Work instructions
Return all the lines below exactly. Any picture among them is omitted.

Data extract

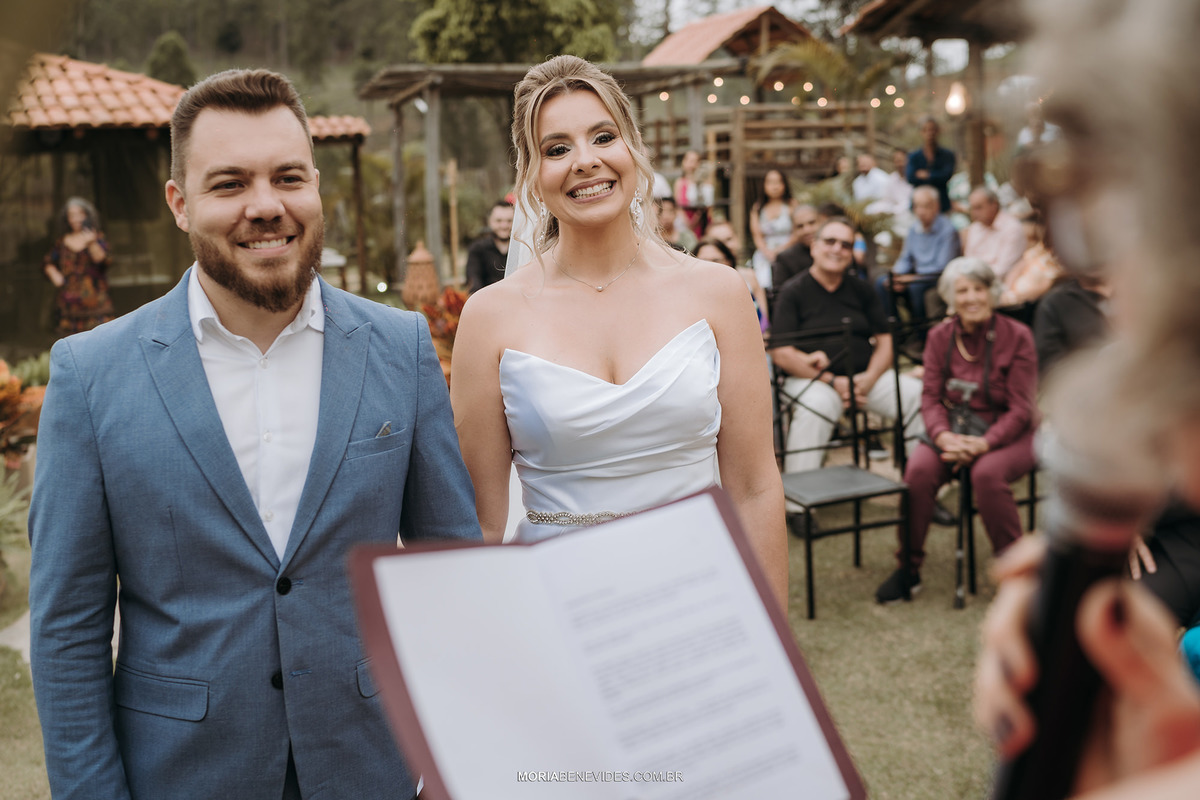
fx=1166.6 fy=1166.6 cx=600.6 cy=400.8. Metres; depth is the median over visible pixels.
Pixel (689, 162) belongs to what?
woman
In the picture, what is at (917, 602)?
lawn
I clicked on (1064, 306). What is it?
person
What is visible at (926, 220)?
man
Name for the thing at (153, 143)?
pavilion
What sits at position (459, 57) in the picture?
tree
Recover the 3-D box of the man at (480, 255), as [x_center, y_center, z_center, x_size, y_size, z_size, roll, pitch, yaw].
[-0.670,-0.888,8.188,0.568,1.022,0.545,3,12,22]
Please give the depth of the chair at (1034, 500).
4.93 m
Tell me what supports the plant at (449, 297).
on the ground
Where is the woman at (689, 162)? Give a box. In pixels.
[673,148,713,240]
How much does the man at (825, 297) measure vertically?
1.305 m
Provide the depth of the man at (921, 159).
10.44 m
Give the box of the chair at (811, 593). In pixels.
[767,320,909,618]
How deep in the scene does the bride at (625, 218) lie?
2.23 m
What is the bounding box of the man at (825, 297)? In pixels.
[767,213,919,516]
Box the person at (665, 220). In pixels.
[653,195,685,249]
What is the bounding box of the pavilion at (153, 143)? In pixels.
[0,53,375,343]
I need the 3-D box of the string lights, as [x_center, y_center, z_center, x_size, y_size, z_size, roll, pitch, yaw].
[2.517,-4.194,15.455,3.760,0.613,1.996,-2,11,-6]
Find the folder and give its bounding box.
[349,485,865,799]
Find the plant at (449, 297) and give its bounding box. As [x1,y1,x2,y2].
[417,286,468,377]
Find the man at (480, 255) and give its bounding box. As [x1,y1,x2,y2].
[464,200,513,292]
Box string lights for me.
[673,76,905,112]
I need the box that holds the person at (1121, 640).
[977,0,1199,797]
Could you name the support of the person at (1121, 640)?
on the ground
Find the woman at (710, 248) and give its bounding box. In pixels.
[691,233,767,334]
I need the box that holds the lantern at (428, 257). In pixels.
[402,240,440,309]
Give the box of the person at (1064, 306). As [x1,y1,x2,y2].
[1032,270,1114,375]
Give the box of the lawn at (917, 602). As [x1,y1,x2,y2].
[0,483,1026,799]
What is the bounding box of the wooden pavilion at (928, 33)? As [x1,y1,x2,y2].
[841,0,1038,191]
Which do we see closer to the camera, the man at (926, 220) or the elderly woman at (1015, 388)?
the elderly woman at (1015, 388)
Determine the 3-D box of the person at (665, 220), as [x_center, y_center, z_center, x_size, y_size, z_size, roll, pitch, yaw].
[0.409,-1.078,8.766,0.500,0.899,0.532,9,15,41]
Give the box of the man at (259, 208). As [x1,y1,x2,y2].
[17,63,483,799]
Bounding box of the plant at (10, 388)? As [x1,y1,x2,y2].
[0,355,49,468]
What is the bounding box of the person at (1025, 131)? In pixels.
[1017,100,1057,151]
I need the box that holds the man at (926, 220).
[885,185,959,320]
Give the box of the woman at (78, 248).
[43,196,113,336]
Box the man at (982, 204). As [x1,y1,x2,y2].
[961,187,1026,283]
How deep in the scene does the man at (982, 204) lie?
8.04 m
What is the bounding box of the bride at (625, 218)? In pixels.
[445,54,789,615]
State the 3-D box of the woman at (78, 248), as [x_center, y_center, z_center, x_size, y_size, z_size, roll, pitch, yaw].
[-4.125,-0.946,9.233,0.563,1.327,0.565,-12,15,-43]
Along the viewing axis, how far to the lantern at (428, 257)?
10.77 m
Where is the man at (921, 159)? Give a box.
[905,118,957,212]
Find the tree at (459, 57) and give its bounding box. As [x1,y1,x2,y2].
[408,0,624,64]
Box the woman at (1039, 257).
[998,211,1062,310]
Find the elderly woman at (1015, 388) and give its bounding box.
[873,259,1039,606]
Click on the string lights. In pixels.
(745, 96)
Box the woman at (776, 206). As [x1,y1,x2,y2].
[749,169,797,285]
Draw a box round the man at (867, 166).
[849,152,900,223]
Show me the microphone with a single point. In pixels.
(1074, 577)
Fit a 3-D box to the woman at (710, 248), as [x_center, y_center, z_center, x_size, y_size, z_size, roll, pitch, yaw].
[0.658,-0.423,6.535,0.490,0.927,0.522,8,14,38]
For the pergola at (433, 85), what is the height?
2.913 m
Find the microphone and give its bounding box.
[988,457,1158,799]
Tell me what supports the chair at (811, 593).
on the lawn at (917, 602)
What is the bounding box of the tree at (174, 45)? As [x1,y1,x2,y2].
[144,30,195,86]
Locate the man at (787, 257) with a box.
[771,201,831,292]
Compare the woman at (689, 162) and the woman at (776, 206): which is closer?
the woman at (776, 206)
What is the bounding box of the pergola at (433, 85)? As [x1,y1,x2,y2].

Reply
fx=1166.6 fy=1166.6 cx=600.6 cy=400.8. Metres; depth is the median over visible pixels.
Pixel (689, 162) belongs to what?
woman
In the picture, what is at (917, 602)?
lawn
I clicked on (1064, 306). What is it?
person
What is visible at (926, 220)?
man
Name for the thing at (153, 143)?
pavilion
What sits at position (459, 57) in the picture?
tree
Recover the 3-D box of the man at (480, 255), as [x_center, y_center, z_center, x_size, y_size, z_size, roll, pitch, yaw].
[-0.670,-0.888,8.188,0.568,1.022,0.545,3,12,22]
Please give the depth of the chair at (1034, 500).
4.93 m
Tell me what supports the plant at (449, 297).
on the ground
Where is the woman at (689, 162)? Give a box. In pixels.
[673,148,713,240]
How much does the man at (825, 297) measure vertically?
1.305 m
Provide the depth of the man at (921, 159).
10.44 m
Give the box of the chair at (811, 593). In pixels.
[767,320,909,618]
How deep in the scene does the bride at (625, 218) lie?
2.23 m
What is the bounding box of the man at (825, 297)? In pixels.
[767,213,919,516]
Box the person at (665, 220). In pixels.
[653,195,685,249]
What is the bounding box of the pavilion at (153, 143)? In pixels.
[0,53,375,343]
I need the 3-D box of the string lights, as [x_center, y_center, z_center, x_size, y_size, z_size, roll, pitch, yaw].
[2.517,-4.194,15.455,3.760,0.613,1.996,-2,11,-6]
Find the folder and give its bounding box.
[349,485,865,799]
Find the plant at (449, 297) and give its bounding box. As [x1,y1,x2,y2].
[417,286,468,377]
Find the man at (480, 255) and give its bounding box. As [x1,y1,x2,y2].
[464,200,513,292]
Box string lights for me.
[673,76,905,112]
I need the box that holds the person at (1121, 640).
[977,0,1199,797]
Could you name the support of the person at (1121, 640)?
on the ground
Find the woman at (710, 248) and give its bounding box. In pixels.
[691,233,767,334]
I need the box that holds the lantern at (428, 257). In pixels.
[402,240,440,309]
Give the box of the person at (1064, 306). As [x1,y1,x2,y2].
[1032,270,1114,375]
Give the box of the lawn at (917, 602). As [x1,y1,x2,y2].
[0,483,1026,799]
What is the bounding box of the wooden pavilion at (928, 33)? As [x1,y1,x2,y2].
[841,0,1038,191]
Which do we see closer to the camera, the man at (926, 220) or the elderly woman at (1015, 388)?
the elderly woman at (1015, 388)
Determine the 3-D box of the person at (665, 220), as [x_center, y_center, z_center, x_size, y_size, z_size, roll, pitch, yaw].
[0.409,-1.078,8.766,0.500,0.899,0.532,9,15,41]
Give the box of the man at (259, 208). As [x1,y1,x2,y2].
[17,63,483,799]
Bounding box of the plant at (10, 388)? As [x1,y1,x2,y2].
[0,355,49,468]
What is the bounding box of the person at (1025, 131)? In pixels.
[1017,100,1057,151]
I need the box that holds the man at (926, 220).
[885,185,959,320]
Give the box of the woman at (78, 248).
[43,196,113,336]
Box the man at (982, 204). As [x1,y1,x2,y2].
[961,187,1026,283]
How deep in the scene does the man at (982, 204) lie?
8.04 m
What is the bounding box of the bride at (625, 218)? In pixels.
[445,54,789,615]
State the 3-D box of the woman at (78, 248), as [x_center, y_center, z_center, x_size, y_size, z_size, roll, pitch, yaw].
[-4.125,-0.946,9.233,0.563,1.327,0.565,-12,15,-43]
Along the viewing axis, how far to the lantern at (428, 257)?
10.77 m
Where is the man at (921, 159)? Give a box.
[905,118,957,212]
Find the tree at (459, 57) and give its bounding box. As [x1,y1,x2,y2].
[408,0,624,64]
Box the woman at (1039, 257).
[998,211,1062,310]
Find the elderly woman at (1015, 388) and give its bounding box.
[873,259,1039,606]
Click on the string lights. In pixels.
(745, 96)
Box the woman at (776, 206). As [x1,y1,x2,y2].
[749,169,797,285]
Draw a box round the man at (867, 166).
[849,152,900,223]
Show me the microphone with a single point. In pixels.
(1074, 577)
Fit a 3-D box to the woman at (710, 248), as [x_center, y_center, z_center, x_size, y_size, z_size, roll, pitch, yaw].
[0.658,-0.423,6.535,0.490,0.927,0.522,8,14,38]
For the pergola at (433, 85), what is the height?
2.913 m
Find the microphone and give its bounding box.
[988,457,1158,799]
Tell me what supports the chair at (811, 593).
on the lawn at (917, 602)
What is the bounding box of the tree at (174, 45)? As [x1,y1,x2,y2].
[144,30,195,86]
Locate the man at (787, 257) with a box.
[771,201,831,292]
Compare the woman at (689, 162) and the woman at (776, 206): which is closer?
the woman at (776, 206)
What is the bounding box of the pergola at (433, 85)? As [x1,y1,x2,y2].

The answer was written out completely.